Il s’arrêta, très rouge. Son élève étouffa un rire. Le grand-oncle semblait s’amuser. Mme de Porchecroix ne comprit pas et reprit :

— Il le faut. Retrouvez la bague. Je vous ouvre un crédit de deux mille francs si c’est nécessaire.

— Les pierres valent plus que cela, dit l’oncle.

— Eh bien, trois mille francs ! quatre mille ! cinq mille !… L’argent, ici, n’importe pas… Mais il faut que la discrétion la plus rigoureuse… Mon Dieu, si l’on savait… quel scandale !… Monsieur Cruchette, vous avez entendu le nom et l’adresse. Partez sur-le-champ. Je vous donne pleins pouvoirs.

— J’en suis honoré, gémit Cruchette en inclinant le front.

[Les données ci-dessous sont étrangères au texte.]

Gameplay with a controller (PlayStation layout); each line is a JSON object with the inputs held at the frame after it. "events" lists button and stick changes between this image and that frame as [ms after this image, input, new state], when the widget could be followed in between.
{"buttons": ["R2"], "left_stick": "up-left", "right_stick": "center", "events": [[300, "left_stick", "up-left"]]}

Il reçut l’argent, prit son chapeau et sortit.

C’était un matin de printemps, mais Cruchette n’en apprécia pas la douceur. Il songeait aux difficultés de sa tâche et se demandait avec angoisse ce qui allait lui arriver.

Quand il fut dans les parages de la rue Monsieur-le-Prince, il eut envie de prendre la fuite. La seule crainte du courroux de Mme de Porchecroix l’en empêcha.

Comme onze heures sonnaient, il entra dans l’hôtel. Le bureau était désert et Cruchette s’engagea dans l’escalier. Au second étage, il frappa, le cœur battant, au numéro 21.